In today’s social media age it has never been easier to get the world talking about something. Sadly we don’t call it getting the world talking any more, we call it trending. The question I want to pose today though is this: Do companies know the difference between trending and engagement?
Having millions of people posting at the same time about something, is really cool, but if no one is talking about it 12 hours later, what did it matter and what did it change? The real gauge of interest isn’t how many people post online using the right hashtag or click a link; the real gauge of interest is what action people take about something that is trending.
What to believe
The other problem we have in social media land now, is not knowing what to believe. When you see a post online you don’t know whether someone has been paid to put it up, has paid to make it more visible compared to other posts or if the person posting is a real account and not a robot or a fake alias. On social media, popularity is for sale and anyone can pay to make a topic, an event or a company trend.
When I log on to Facebook I always look at what is trending and it is a function that has made me aware of things that I hadn’t picked up on in the news. It is sad though that I think one day, what is trending will be the news and we will be more interested in what is trending, than we are traditional news. I think more and more that trending is how we find out about the stories of the world around us and I too am guilty of that, but that just shows how much of a powerful tool it can be.
Importance of Trending
Because of the importance put on getting things to trend, it ramps up the pressure. There seems to be a badge of honour that comes with getting something to trend and when it does trend, people then can’t wait to let people know that their stories trend.

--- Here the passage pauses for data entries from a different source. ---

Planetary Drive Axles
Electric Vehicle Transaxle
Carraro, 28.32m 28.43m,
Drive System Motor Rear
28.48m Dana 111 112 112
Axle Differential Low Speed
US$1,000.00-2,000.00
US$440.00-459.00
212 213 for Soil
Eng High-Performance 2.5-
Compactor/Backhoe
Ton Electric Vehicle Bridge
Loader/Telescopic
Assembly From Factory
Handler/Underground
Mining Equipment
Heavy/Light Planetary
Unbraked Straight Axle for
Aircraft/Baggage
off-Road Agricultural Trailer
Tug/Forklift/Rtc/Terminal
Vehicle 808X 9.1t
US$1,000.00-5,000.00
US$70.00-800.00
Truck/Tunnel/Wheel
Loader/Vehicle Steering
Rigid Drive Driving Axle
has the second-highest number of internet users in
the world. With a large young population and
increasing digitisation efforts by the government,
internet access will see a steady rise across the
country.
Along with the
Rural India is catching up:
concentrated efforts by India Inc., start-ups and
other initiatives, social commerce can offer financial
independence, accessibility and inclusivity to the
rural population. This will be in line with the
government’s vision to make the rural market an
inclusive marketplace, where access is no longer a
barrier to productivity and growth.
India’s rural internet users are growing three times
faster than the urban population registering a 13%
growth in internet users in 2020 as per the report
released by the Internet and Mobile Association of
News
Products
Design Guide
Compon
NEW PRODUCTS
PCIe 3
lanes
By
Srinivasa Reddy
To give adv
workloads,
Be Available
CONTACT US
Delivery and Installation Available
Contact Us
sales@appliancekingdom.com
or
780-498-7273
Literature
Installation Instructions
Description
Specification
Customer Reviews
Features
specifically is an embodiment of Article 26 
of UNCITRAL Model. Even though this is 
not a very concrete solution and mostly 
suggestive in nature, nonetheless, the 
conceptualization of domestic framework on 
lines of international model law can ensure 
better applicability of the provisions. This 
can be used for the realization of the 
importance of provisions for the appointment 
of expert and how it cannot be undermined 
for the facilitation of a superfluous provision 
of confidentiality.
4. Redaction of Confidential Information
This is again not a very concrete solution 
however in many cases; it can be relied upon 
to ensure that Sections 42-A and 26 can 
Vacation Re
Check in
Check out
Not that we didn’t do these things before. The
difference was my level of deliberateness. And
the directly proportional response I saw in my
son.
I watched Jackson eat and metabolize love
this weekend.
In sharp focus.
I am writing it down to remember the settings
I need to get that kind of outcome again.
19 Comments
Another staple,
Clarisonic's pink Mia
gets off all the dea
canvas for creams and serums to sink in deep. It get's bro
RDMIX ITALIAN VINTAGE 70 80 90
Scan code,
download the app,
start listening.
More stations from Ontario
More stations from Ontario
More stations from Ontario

The longer we digest social media in this way continues, the more competition there will be to be trending and all I can see that doing, is meaning on average that items will trend for even shorter periods than they do now, so it will turn in to a case of blink and you will miss it.
Just because the online world moves fast, it doesn’t mean that it is always a good thing. If you are involved in putting content online you should want longevity in your content. When I look at stats for this blog, how many people view an article on the day it publishes doesn’t bother me, what I am interested in is how my posts from last year are doing, as that is the test of timeless content. The other stats I am interested in are – how many people comment, follow, like and click through to other articles after reading their first one.
My advice to the online community is – let’s stop worrying about the moment and think about the lifetime.